• [Records supplied]

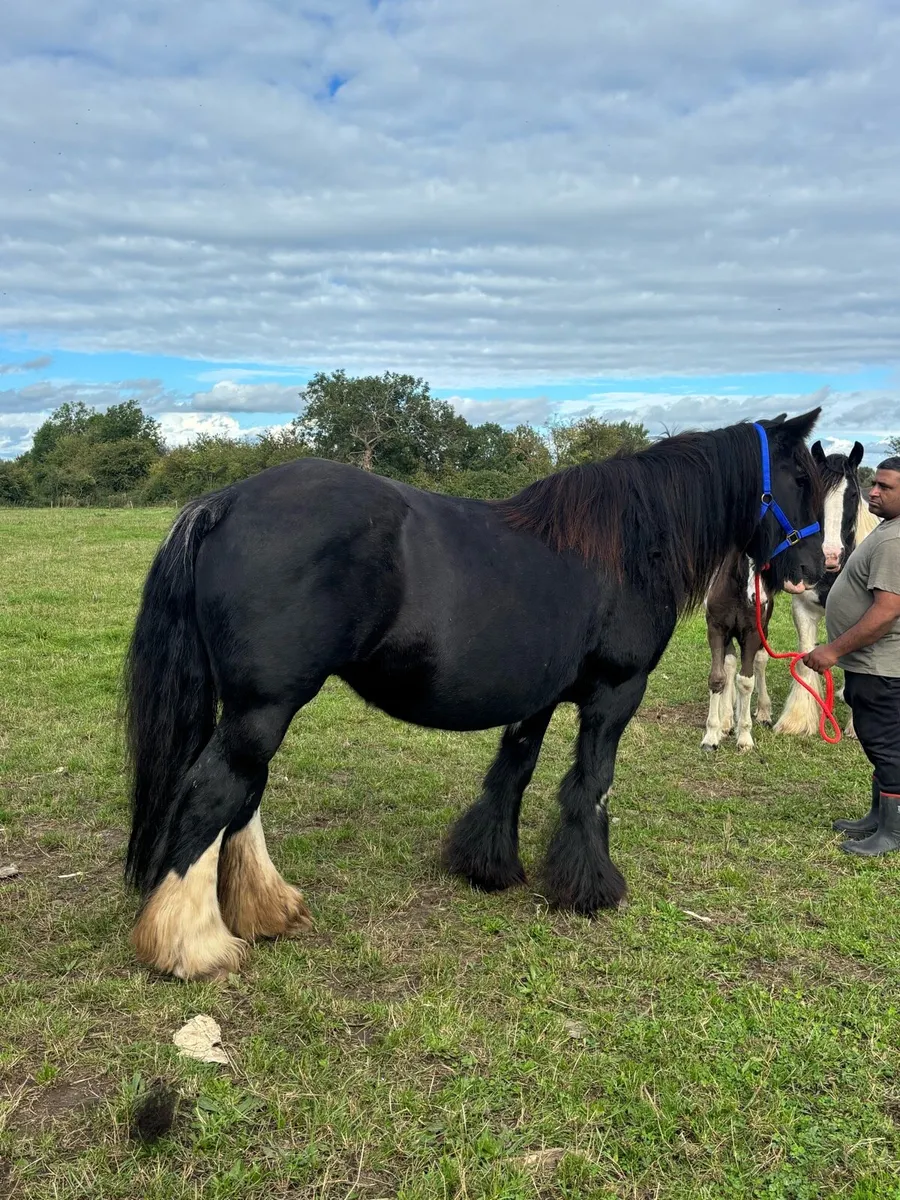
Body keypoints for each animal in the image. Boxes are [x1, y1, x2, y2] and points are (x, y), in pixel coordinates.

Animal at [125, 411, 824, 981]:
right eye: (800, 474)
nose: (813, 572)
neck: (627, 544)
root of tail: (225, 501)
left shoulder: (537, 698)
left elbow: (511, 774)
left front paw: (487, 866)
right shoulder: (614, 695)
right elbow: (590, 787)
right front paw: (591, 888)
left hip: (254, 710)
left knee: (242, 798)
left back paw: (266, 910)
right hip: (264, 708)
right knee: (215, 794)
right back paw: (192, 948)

==

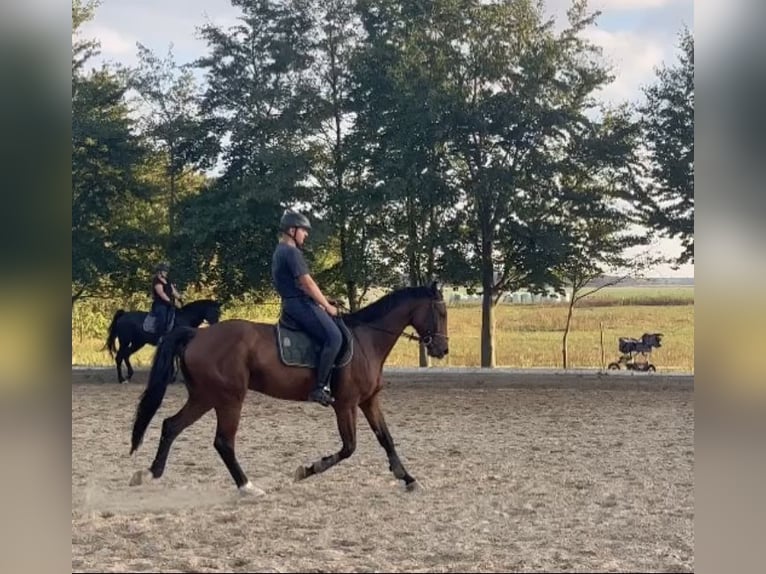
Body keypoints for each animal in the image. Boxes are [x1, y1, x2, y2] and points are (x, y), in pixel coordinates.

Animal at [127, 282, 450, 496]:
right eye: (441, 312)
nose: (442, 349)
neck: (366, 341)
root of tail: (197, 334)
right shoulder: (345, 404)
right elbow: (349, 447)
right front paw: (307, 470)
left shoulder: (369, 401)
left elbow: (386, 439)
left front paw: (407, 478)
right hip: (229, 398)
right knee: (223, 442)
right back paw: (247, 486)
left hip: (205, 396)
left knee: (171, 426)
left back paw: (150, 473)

• [Description of the task] Only the lines above from the line containing "nose: (813, 572)" through the line containing "right back paw: (192, 948)" should be retyped, exactly and with both ends included.

• [Task response]
nose: (813, 572)
neck: (627, 544)
root of tail: (225, 501)
left shoulder: (537, 698)
left elbow: (511, 774)
left front paw: (487, 866)
right shoulder: (614, 695)
right elbow: (590, 787)
right front paw: (591, 888)
left hip: (254, 710)
left knee: (242, 798)
left back paw: (266, 910)
right hip: (264, 708)
right knee: (215, 794)
right back paw: (192, 948)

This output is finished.